Xu Xu-Ping, Gan Hai-Yan, Li Fen-Xia, Tian Qi, Zhang Jun, Liang Rong-Liang, Li Ming, Yang Xue-Xi, Wu Ying-Song
Institute of Antibody Engineering, School of Biotechnology, Southern Medical University, Guangzhou, China.
Guangzhou Darui Biotechnology Co. LTD, Guangzhou, China.
PLoS One. 2016 Jan 14;11(1):e0146997. doi: 10.1371/journal.pone.0146997. eCollection 2016.
The fraction of circulating cell-free fetal (cff) DNA in maternal plasma is a critical parameter for aneuploidy screening with non-invasive prenatal testing, especially for those samples located in equivocal zones. We developed an approach to quantify cff DNA fractions directly with sequencing data, and increased cff DNAs by optimizing library construction procedure.
Artificial DNA mixture samples (360), with known cff DNA fractions, were used to develop a method to determine cff DNA fraction through calculating the proportion of Y chromosomal unique reads, with sequencing data generated by Ion Proton. To validate our method, we investigated cff DNA fractions of 2,063 pregnant women with fetuses who were diagnosed as high risk of fetal defects. The z-score was calculated to determine aneuploidies for chromosomes 21, 18 and 13. The relationships between z-score and parameters of pregnancies were also analyzed. To improve cff DNA fractions in our samples, two groups were established as follows: in group A, the large-size DNA fragments were removed, and in group B these were retained, during library construction.
A method to determine cff DNA fractions was successfully developed using 360 artificial mixture samples in which cff DNA fractions were known.

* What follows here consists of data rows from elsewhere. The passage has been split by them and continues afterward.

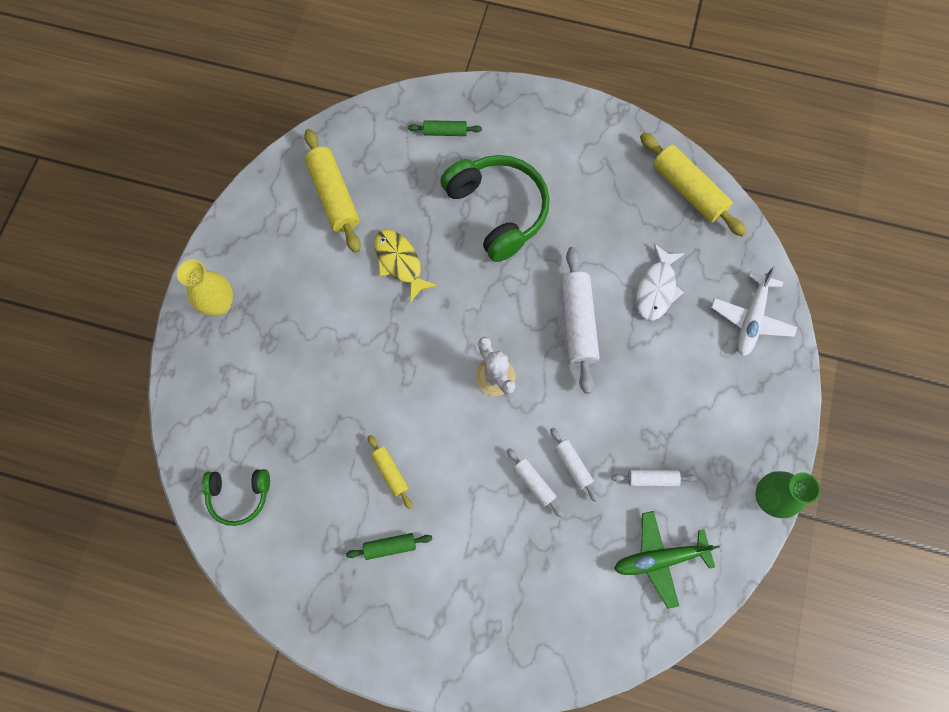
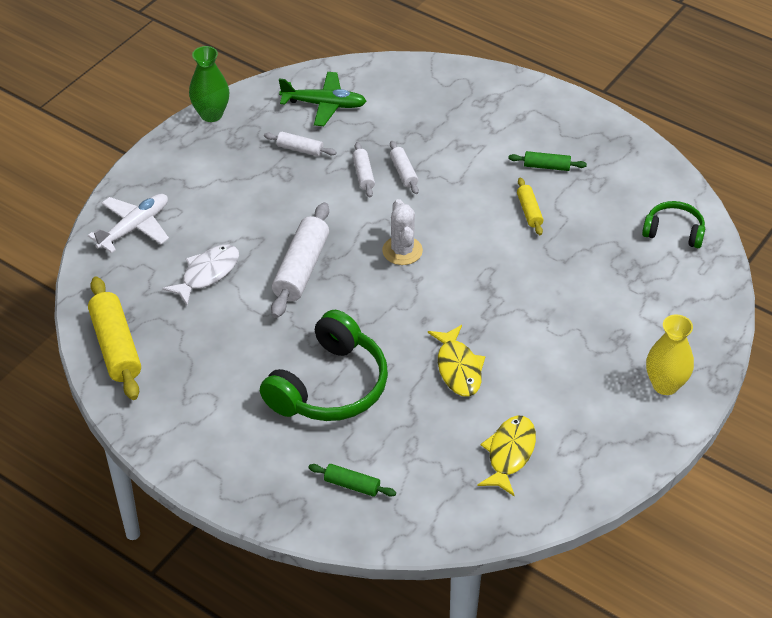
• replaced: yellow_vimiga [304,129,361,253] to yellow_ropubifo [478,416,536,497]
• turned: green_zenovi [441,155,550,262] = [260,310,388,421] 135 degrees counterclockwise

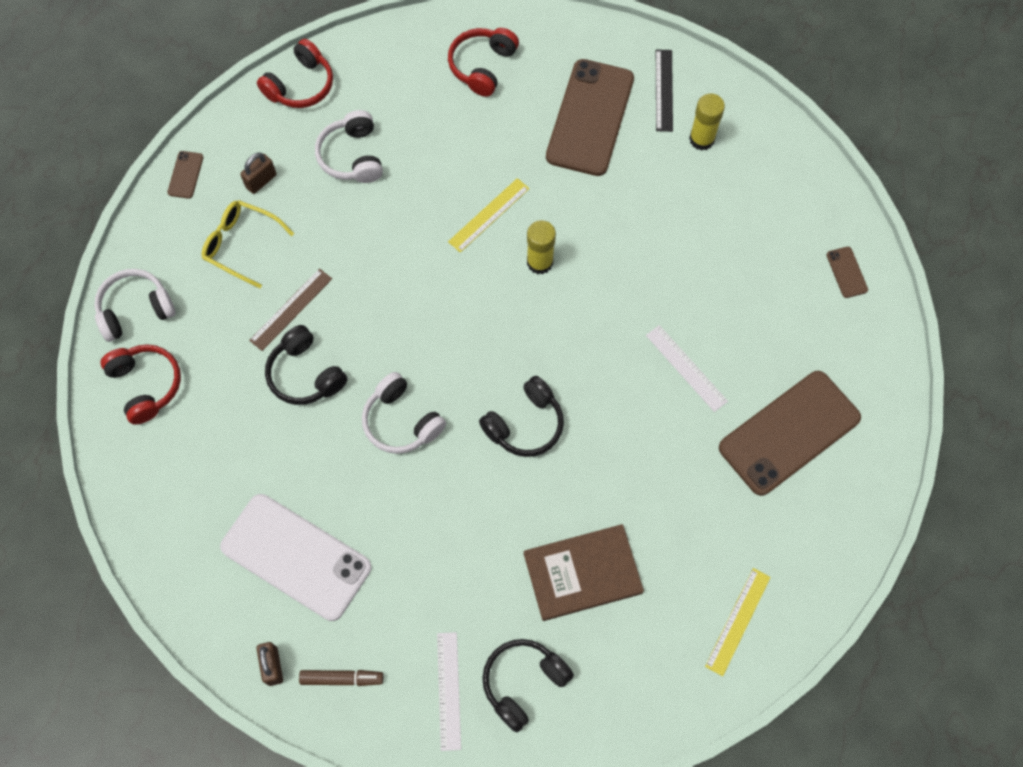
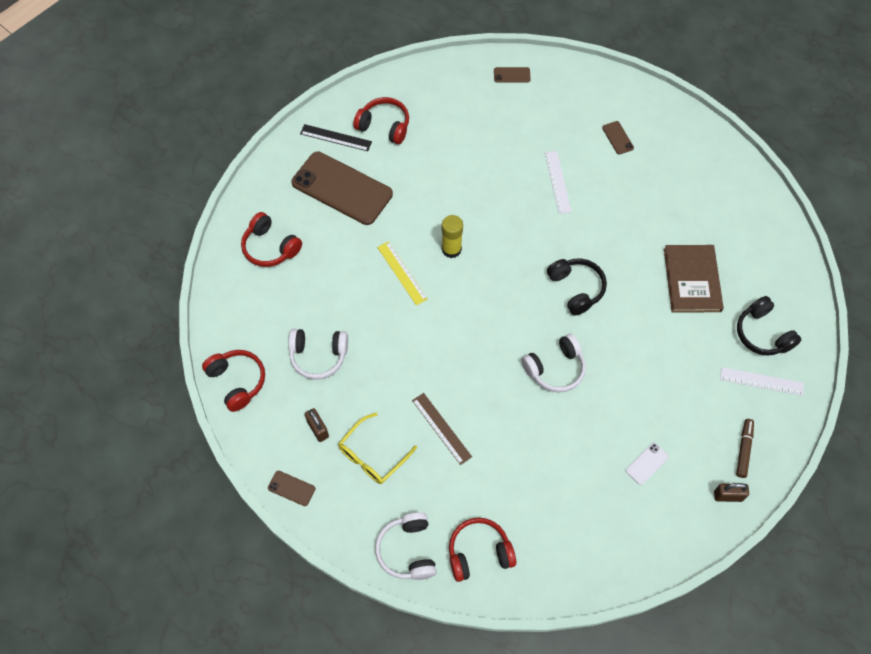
• resized: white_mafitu [220,494,371,621] = [626,442,669,485] x0.40
• removed: black_zenovi [265,325,348,405]
• turned: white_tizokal [646,325,728,412] = [545,151,572,214] 75 degrees counterclockwise
• replaced: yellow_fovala [689,93,725,151] to red_zenovi [353,97,409,144]
• removed: yellow_tizokal [705,568,771,676]
• resized: brown_mafitu [719,371,861,496] = [602,121,634,155] x0.40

A strong positive correlation was found between z-score and fetal DNA fraction in the artificial mixture samples of trisomy 21, 18 and 13, as well as in clinical maternal plasma samples. There was a positive correlation between gestational age and the cff DNA fraction in the clinical samples, but no correlation for maternal age. Moreover, increased fetal DNA fractions were found in group A compared to group B.
A relatively accurate method was developed to determine the cff DNA fraction in maternal plasma. By optimizing, we can improve cff DNA fractions in sequencing samples, which may contribute to improvements in detection rate and reliability.
母体血浆中循环游离胎儿(cff)DNA的比例是无创产前检测进行非整倍体筛查的关键参数,尤其是对于那些处于临界区域的样本。我们开发了一种直接利用测序数据定量cff DNA比例的方法,并通过优化文库构建程序增加了cff DNA。
使用360个已知cff DNA比例的人工DNA混合样本,开发一种通过计算Y染色体独特 reads 的比例来确定cff DNA比例的方法,该比例由Ion Proton生成测序数据。为验证我们的方法,我们调查了2063名被诊断为胎儿缺陷高危的孕妇的cff DNA比例。计算z分数以确定21、18和13号染色体的非整倍体情况。还分析了z分数与妊娠参数之间的关系。为提高我们样本中的cff DNA比例,在文库构建过程中设立了两组:A组去除大尺寸DNA片段,B组保留大尺寸DNA片段。
利用360个已知cff DNA比例的人工混合样本成功开发了一种确定cff DNA比例的方法。在21、18和13三体人工混合样本以及临床母体血浆样本中,z分数与胎儿DNA比例之间发现了强正相关。临床样本中,孕周与cff DNA比例呈正相关,但与产妇年龄无相关性。此外,与B组相比,A组胎儿DNA比例增加。
开发了一种相对准确的方法来确定母体血浆中的cff DNA比例。通过优化,我们可以提高测序样本中的cff DNA比例,这可能有助于提高检测率和可靠性。